Extracted page text:

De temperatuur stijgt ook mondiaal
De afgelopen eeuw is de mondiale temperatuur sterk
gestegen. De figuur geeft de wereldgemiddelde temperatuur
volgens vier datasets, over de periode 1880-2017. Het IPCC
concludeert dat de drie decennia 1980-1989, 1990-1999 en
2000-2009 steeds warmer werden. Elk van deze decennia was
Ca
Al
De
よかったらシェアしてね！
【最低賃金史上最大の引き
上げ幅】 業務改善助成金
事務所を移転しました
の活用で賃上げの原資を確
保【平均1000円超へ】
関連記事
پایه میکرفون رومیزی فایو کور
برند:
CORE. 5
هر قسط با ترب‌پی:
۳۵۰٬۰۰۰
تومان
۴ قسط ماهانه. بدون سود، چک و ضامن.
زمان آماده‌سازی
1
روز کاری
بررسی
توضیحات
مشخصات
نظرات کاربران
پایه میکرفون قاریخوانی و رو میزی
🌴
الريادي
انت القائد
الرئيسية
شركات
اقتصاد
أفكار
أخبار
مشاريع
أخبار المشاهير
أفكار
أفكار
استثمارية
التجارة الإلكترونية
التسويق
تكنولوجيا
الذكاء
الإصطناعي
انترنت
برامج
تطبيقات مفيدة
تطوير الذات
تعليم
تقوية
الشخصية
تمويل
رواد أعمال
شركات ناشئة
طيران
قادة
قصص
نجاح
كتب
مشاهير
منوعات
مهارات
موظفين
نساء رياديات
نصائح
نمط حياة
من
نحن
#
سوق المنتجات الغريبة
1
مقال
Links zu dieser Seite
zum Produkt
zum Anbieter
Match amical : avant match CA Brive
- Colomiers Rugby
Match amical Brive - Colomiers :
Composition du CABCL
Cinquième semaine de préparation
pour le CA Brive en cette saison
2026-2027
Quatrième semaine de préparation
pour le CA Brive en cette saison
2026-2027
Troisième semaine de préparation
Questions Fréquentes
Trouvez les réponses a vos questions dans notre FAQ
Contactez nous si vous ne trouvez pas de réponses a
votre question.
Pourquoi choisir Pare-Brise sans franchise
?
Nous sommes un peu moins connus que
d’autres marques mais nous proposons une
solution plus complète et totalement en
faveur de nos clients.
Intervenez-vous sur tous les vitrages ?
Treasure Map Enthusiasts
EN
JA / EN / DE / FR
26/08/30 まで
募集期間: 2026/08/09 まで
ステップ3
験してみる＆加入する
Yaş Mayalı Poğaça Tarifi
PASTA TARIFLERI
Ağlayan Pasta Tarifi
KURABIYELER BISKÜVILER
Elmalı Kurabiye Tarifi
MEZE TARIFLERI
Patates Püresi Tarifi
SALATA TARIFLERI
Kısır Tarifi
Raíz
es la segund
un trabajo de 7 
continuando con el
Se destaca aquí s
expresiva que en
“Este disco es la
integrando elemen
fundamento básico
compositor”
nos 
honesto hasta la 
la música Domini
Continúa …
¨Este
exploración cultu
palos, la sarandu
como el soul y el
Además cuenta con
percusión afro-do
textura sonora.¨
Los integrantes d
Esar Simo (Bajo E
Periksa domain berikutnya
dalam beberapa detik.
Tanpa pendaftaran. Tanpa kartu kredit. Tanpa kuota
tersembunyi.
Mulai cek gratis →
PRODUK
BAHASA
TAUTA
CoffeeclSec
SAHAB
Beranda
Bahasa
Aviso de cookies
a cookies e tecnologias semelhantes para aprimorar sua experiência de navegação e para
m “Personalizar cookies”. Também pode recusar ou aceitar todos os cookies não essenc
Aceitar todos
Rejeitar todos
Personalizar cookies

▸ **ACTION ITEM**
Count the lines above that contain the string "todos", treating uppercase and lowercase as different. Reply with only the number.

▸ **RESPONSE BELOW**
3